Sussex is frequently praised for its greenness. Indeed Tennyson spoke of “green Sussex fading into blue” and it may have been while living in Sussex that Blake penned the words in “Jerusalem” to “England’s green and pleasant land”. But much older than this, figures in green formed a huge part of our folklore with Jack in the Green of Hastings and so many Green Men commemorated in pub signs.

Hastings

Brighton was always ahead of the fashion, led by Prince Regent who first came to Brighton in 1783. By the time he died as George IV in 1830, he had completed his exotic Pavilion and made Brighton, for at least half the year, the premier resort of England, indeed probably the world. The formidable social scene here was regulated by Master of Ceremonies and the famous Beau Nash.

Brighton Pavilion

But Regency Brighton had one celebrated resident who did not necessarily conform to the strict strictures of society; it had its own Green Man. His name is believed to have been Cope and we know of his first appearance due to the society journal The Annual Register for 1809. We also owe what we know of him to the lovely volume Brighton by Osbert Sitwell and Margaret Barton (Faber & Faber 1933),

He dressed in green pantaloons, green waistcoat, green frockcoat, green cravat and though his ears, whiskers, eyebrows and chin were powdered, his countenance, no doubt from the reflection of his clothes, was also green.

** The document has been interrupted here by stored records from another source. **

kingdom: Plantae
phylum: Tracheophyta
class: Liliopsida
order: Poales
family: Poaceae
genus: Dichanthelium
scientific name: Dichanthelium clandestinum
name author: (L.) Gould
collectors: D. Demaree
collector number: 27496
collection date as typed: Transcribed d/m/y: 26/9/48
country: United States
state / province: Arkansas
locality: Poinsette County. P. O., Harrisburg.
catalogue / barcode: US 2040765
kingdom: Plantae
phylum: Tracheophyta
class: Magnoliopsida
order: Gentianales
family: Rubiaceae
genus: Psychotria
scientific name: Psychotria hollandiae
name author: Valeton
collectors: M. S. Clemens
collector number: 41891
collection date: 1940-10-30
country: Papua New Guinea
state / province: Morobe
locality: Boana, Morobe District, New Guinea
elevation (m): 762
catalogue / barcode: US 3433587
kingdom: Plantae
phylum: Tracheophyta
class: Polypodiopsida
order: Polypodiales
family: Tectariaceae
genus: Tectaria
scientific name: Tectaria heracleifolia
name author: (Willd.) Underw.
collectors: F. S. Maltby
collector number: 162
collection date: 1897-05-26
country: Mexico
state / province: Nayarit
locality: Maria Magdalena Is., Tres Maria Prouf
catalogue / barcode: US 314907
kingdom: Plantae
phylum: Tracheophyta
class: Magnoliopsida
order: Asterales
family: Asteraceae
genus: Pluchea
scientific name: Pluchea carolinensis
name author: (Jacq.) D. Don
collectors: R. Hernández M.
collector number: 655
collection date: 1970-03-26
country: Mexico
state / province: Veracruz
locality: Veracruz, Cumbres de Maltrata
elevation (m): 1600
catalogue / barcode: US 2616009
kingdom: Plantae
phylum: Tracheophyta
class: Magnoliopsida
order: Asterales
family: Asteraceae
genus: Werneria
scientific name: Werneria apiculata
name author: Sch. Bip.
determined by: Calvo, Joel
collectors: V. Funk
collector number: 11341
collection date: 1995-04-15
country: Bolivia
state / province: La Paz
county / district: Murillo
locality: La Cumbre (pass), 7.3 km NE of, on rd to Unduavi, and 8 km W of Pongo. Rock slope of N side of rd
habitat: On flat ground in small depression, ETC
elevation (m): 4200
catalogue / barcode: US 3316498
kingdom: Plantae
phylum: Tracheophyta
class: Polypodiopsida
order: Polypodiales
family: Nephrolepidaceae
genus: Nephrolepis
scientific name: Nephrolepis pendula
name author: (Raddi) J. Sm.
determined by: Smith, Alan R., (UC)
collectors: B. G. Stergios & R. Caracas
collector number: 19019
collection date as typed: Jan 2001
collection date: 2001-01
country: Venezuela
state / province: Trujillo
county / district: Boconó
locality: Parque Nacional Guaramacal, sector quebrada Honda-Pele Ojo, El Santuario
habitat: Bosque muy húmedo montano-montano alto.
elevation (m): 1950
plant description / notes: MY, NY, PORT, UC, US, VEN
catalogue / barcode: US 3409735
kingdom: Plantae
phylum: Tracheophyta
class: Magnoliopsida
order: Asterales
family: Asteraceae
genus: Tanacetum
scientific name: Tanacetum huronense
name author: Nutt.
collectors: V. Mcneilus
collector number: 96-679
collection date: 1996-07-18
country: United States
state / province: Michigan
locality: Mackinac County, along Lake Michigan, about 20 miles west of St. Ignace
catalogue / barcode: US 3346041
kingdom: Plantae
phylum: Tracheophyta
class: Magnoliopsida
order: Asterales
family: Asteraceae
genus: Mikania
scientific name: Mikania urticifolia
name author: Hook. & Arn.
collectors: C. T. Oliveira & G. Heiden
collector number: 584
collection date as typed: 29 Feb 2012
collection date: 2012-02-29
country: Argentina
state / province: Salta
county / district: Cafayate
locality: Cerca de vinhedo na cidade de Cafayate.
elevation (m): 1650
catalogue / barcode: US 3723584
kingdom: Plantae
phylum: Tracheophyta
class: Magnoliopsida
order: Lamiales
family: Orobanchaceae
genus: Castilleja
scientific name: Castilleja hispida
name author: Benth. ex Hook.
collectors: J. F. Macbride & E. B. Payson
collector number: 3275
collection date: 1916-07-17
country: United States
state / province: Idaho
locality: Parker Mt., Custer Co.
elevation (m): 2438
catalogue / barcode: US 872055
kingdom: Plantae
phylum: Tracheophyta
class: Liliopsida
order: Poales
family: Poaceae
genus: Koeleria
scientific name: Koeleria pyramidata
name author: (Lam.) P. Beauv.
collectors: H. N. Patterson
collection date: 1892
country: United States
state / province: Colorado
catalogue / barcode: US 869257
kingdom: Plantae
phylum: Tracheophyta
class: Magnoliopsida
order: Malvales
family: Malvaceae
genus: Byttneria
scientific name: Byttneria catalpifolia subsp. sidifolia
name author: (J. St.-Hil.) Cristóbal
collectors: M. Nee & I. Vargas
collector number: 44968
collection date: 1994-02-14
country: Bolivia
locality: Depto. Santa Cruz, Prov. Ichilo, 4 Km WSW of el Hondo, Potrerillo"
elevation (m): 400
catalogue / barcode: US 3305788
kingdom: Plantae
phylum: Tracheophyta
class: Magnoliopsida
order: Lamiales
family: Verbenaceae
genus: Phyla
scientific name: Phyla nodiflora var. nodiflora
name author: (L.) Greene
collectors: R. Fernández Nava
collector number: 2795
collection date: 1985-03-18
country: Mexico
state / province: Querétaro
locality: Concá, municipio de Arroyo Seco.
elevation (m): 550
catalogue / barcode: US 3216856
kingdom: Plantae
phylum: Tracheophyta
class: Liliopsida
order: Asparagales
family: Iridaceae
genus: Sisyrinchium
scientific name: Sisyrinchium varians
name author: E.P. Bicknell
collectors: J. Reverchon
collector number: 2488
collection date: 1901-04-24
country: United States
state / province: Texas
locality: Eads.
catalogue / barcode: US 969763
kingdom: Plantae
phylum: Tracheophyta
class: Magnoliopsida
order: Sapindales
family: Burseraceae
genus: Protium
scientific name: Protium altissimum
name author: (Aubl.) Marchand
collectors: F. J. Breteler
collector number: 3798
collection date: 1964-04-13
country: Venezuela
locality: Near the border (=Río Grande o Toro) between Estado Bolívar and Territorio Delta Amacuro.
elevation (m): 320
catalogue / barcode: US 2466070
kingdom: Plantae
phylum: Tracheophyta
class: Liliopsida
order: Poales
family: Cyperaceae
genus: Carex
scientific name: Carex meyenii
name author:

He ate nothing but greens, fruits and vegetables, and his rooms were painted green – green sofa, green chairs, green tables, green bed and green curtains. His gig, his livery, his portmanteau, his gloves, and his whip were all green.

Sussex Folklore

With a green silk handkerchief in his hand and a large watch chain with green seals, fastened to the green buttons of his green waistcoat, he paraded every day on The Steine . he looks like a gentleman, is always alone, walks slow and stops and looks at (and bows very low) to every lady he passes.” 

Well, you can’t get greener than that.